Nothing wrong with that strategy: a panic is a funny thing, and it’s better to pull out all the stops to prevent the bleeding upfront versus let things spiral out of control. I guess NYCB knew that getting their form 4s filed instantly on Friday versus later in the day (or, heaven forbid, after the weekend) would go a long ways towards stabilizing the stock price (which can be self reflective on the company and depositors; financial companies are the one breed of company where a low stock price can actually tank the business if unaddressed). And the strategy seems to have worked: NYCB closed the day up ~17% and seemed to go up a bit every time a new form 4 hit.
Let me close up with a question I ended my first write up with: is NYCB interesting here? Honestly, I’d reiterate the answer I gave in my first write up. NYCB is probably interesting; given the deposit base and this week’s call, I’d put high odds on them making it through the current storm. Tangible book value here is ~$10/share; even if they earn nothing for the next four years (all of their earnings go to building reserves and covering losses), eventually they’ll work through the current asset base and you’d be back to a normal bank with a good deposit franchise that is probably worth around tangible book. I could easily paint a >20% IRR over a multi-year hold period with that set of facts….

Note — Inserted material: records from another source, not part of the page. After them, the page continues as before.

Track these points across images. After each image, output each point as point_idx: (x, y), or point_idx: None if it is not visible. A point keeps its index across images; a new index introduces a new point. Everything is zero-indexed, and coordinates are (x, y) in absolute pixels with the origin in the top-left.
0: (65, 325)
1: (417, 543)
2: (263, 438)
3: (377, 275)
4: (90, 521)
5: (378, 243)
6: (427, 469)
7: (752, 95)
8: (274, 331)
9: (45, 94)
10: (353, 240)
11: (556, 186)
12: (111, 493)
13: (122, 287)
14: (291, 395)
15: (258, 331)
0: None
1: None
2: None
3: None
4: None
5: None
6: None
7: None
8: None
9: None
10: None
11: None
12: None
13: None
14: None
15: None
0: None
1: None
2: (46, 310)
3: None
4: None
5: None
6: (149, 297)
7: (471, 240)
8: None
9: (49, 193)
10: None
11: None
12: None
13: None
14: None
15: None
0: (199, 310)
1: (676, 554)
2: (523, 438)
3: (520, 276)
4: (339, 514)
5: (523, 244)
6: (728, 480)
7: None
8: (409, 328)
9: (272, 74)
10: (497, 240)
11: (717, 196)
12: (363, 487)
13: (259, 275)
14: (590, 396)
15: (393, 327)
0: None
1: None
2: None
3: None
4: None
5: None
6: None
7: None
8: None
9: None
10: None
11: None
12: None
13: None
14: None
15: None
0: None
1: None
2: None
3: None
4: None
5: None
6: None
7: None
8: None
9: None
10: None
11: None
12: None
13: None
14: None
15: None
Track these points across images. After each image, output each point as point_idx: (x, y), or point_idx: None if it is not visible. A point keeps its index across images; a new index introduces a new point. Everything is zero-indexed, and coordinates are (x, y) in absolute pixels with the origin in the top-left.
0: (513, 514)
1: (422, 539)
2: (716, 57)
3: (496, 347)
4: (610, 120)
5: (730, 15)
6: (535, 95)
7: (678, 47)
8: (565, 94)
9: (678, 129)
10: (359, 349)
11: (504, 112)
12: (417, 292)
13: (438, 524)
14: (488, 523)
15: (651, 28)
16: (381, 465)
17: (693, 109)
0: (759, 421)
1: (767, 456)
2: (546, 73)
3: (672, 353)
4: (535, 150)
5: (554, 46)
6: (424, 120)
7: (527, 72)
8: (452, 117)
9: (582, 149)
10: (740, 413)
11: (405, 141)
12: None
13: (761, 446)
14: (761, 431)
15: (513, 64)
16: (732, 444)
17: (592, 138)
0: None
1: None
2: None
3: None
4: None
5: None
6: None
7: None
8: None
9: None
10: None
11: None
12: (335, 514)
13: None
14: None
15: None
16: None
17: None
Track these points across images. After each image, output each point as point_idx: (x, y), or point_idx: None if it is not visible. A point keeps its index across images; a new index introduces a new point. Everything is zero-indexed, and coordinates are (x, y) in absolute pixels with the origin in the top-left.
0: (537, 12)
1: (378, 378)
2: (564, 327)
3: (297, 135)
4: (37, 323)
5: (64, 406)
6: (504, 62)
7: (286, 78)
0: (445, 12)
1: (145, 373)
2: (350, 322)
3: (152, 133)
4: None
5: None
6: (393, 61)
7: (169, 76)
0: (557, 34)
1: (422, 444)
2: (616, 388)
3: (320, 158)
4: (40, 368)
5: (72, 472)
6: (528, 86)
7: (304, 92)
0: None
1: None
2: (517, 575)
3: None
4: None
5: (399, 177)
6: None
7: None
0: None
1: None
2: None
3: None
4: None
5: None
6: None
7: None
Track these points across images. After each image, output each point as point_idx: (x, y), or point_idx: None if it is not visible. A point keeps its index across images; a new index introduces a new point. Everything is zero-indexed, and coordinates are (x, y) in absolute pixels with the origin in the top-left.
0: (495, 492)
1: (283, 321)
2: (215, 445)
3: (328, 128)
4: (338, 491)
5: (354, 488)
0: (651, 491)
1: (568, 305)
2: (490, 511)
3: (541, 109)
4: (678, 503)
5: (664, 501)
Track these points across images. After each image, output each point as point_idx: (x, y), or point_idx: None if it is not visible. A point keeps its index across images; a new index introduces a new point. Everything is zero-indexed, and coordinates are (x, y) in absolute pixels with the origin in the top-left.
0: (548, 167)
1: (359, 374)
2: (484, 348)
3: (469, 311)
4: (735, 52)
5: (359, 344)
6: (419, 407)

But the question is simply opportunity cost. With the whole sector getting hammered, there are plenty of banks that don’t have any of this issues / concerns that are trading for under book value. You could easily model any of those banks for high teens annualized returns from today’s prices, and you wouldn’t be facing any of the seizure / zero risks that come with NYCB. Or you could just avoid banks all together and go find any other number of companies that are growing and trade for reasonable cash flow multiples; banks are black boxes, and (as NYCB has shown) often times you can buy a cheap black box and discover that it’s filled with something completely different than you thought!
Anyway, NYCB is a fascinating story. The bank could get seized over the weekend and all of this could look really silly…. but my guess is there’s enough equity here and the management team has done enough to get through the current crisis and let them earn their way out of it. I probably won’t do anymore updates on NYCB unless something really fascinating happens, but I wanted to provide some updating thinking on last week’s post as well as note some of the more interesting things going on here!
Hi Andrew, as a fellow investor and Substack writer, wanted to tell you I really admire you for being honest with your readers and admitting you were wrong.
My publication does not make market calls; rather, I analyze situations and let readers make their own conclusions, but you are a big inspiration to me!
> I had several friends reach out to me when they read that and walk me through the math of the portfolio, and I was flat out wrong.
Being able to say “I was wrong” shows a lot of maturity. Kudos to you.
Citrini on Forward Guidance also emphasized the need for generalist investors to talk to many experts. Thank you for sharing their insights.